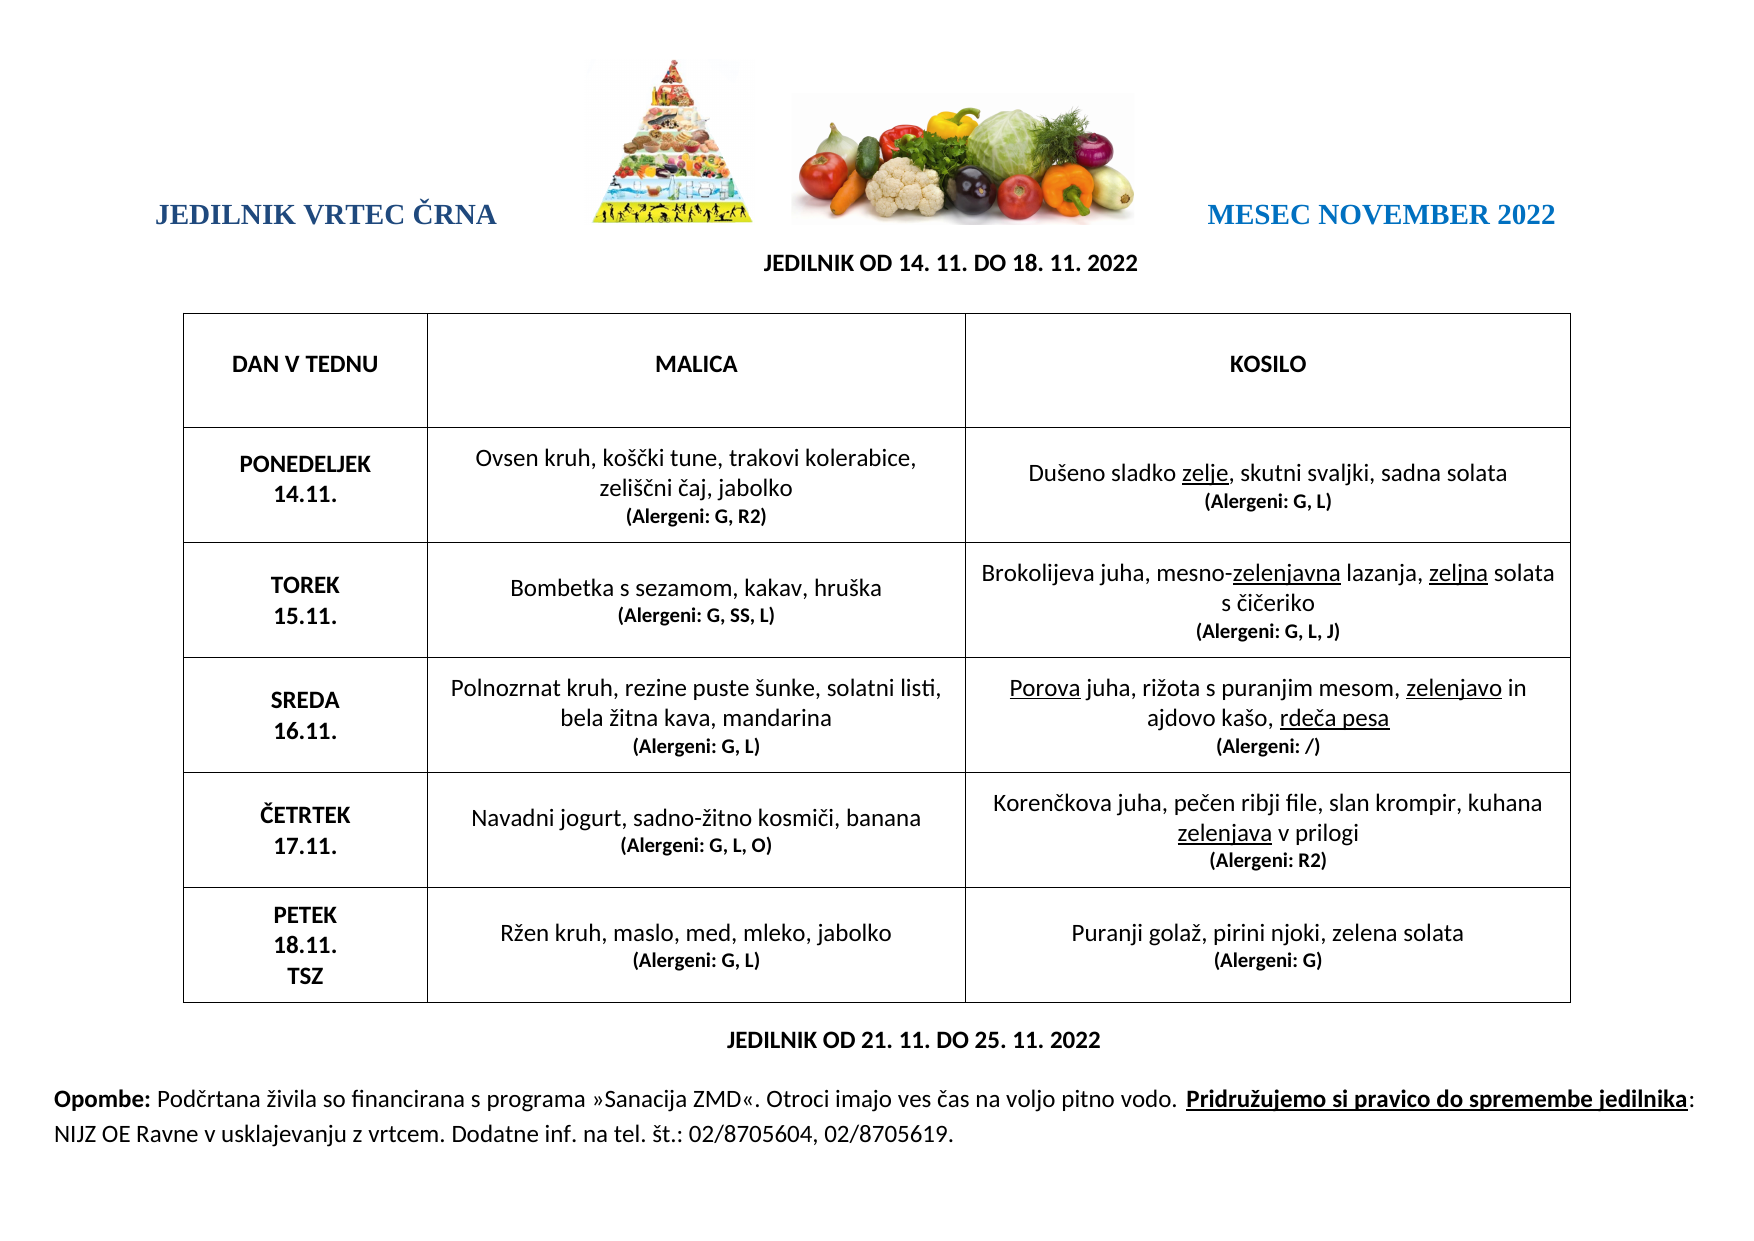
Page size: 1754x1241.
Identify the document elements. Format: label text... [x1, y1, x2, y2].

table_cell Bombetka s sezamom, kakav, hruška (Alergeni: G, SS, L) [428, 543, 965, 657]
table_header KOSILO [966, 314, 1570, 427]
table_cell ČETRTEK 17.11. [184, 773, 427, 887]
table_cell PONEDELJEK 14.11. [184, 428, 427, 542]
picture [584, 59, 755, 225]
table_cell Dušeno sladko zelje, skutni svaljki, sadna solata (Alergeni: G, L) [966, 428, 1570, 542]
table_header DAN V TEDNU [184, 314, 427, 427]
table_cell TOREK 15.11. [184, 543, 427, 657]
table_cell Ovsen kruh, koščki tune, trakovi kolerabice, zeliščni čaj, jabolko (Alergeni: G, R2) [428, 428, 965, 542]
picture [791, 93, 1135, 225]
table_cell Ržen kruh, maslo, med, mleko, jabolko (Alergeni: G, L) [428, 888, 965, 1002]
table_cell Korenčkova juha, pečen ribji file, slan krompir, kuhana zelenjava v prilogi (Alergeni: R2) [966, 773, 1570, 887]
table_cell Puranji golaž, pirini njoki, zelena solata (Alergeni: G) [966, 888, 1570, 1002]
text JEDILNIK OD 21. 11. DO 25. 11. 2022 [148, 358, 1606, 1055]
table_cell Polnozrnat kruh, rezine puste šunke, solatni listi, bela žitna kava, mandarina (Alergeni: G, L) [428, 658, 965, 772]
table_cell Navadni jogurt, sadno-žitno kosmiči, banana (Alergeni: G, L, O) [428, 773, 965, 887]
table_cell Porova juha, rižota s puranjim mesom, zelenjavo in ajdovo kašo, rdeča pesa (Alergeni: /) [966, 658, 1570, 772]
table_cell Brokolijeva juha, mesno-zelenjavna lazanja, zeljna solata s čičeriko (Alergeni: G, L, J) [966, 543, 1570, 657]
table_cell PETEK 18.11. TSZ [184, 888, 427, 1002]
table_header MALICA [428, 314, 965, 427]
text JEDILNIK OD 14. 11. DO 18. 11. 2022 [221, 247, 1606, 278]
table_cell SREDA 16.11. [184, 658, 427, 772]
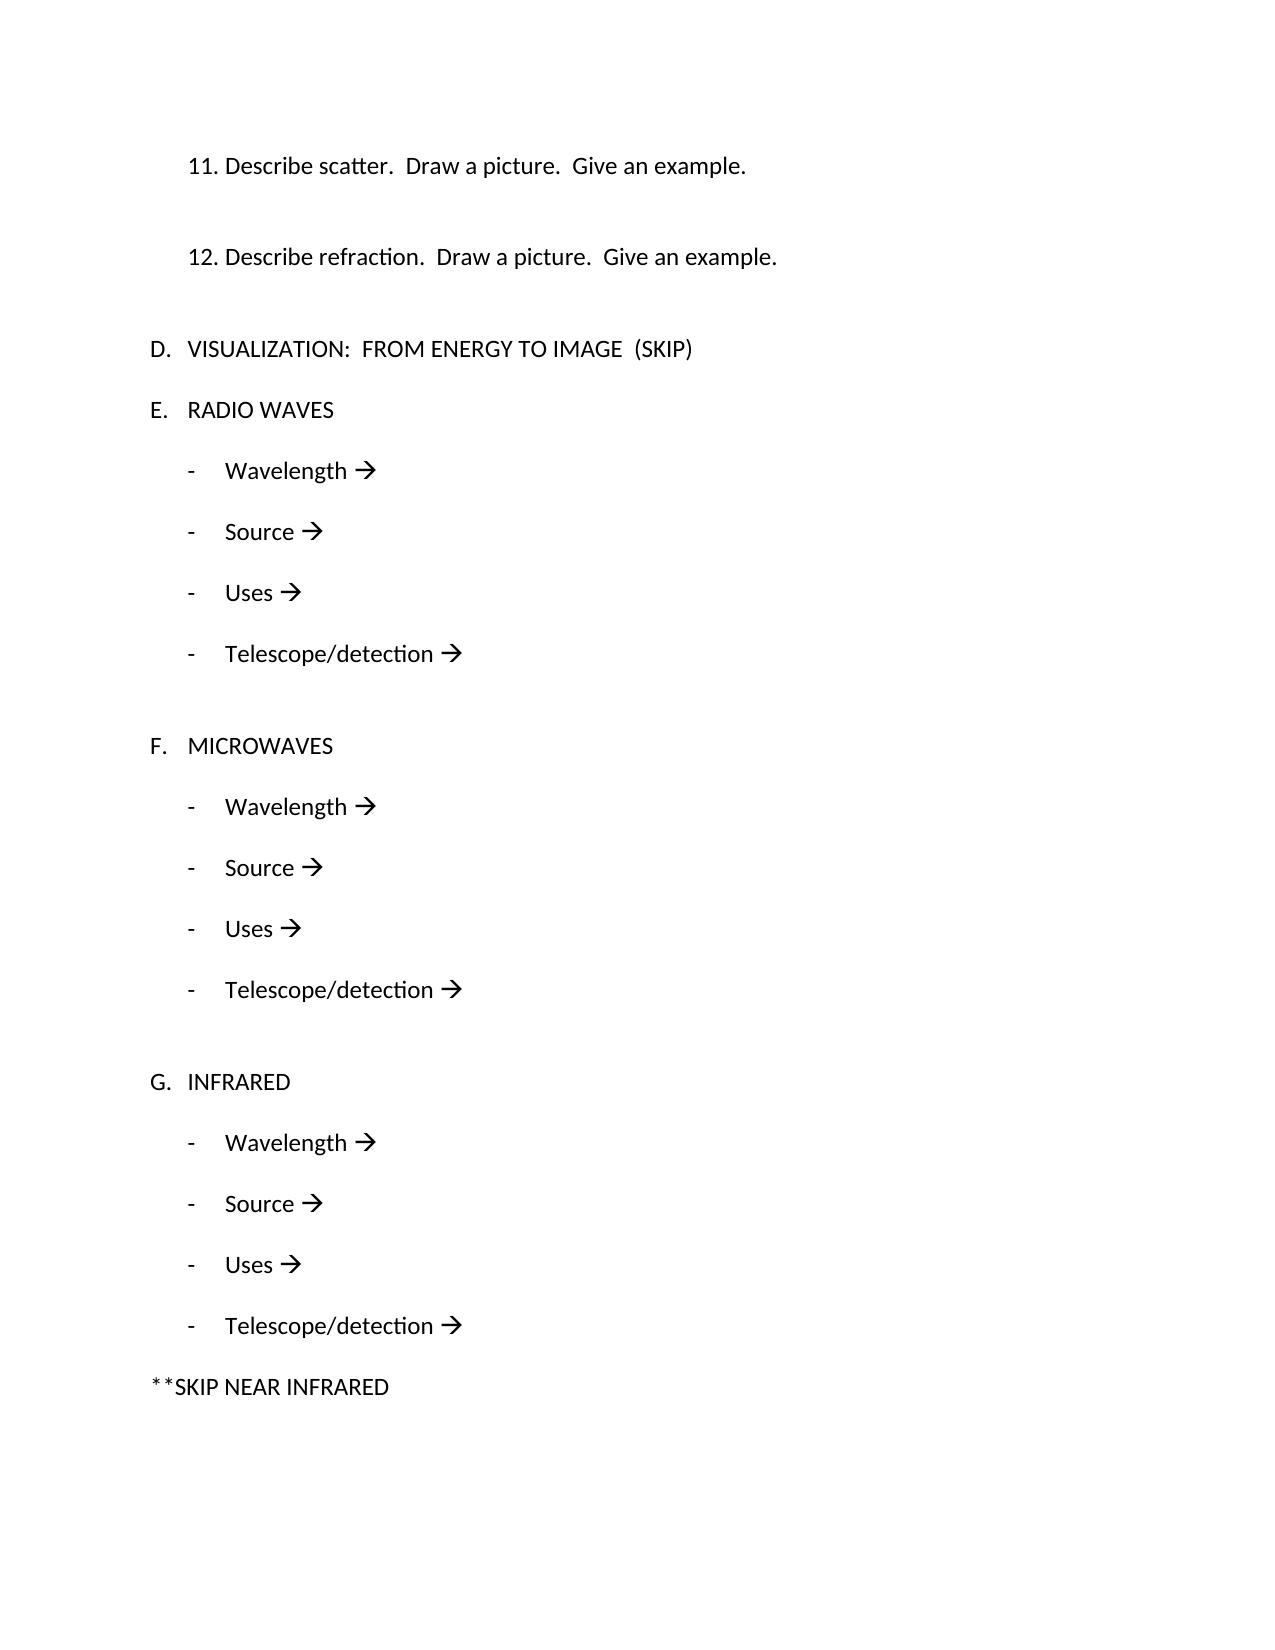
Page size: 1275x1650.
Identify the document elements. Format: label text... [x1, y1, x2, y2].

::::

◆ Exercise brief
If a line of the entries contains "picture", it counts; say how many such lines there are and give only the number.

◆ Result
2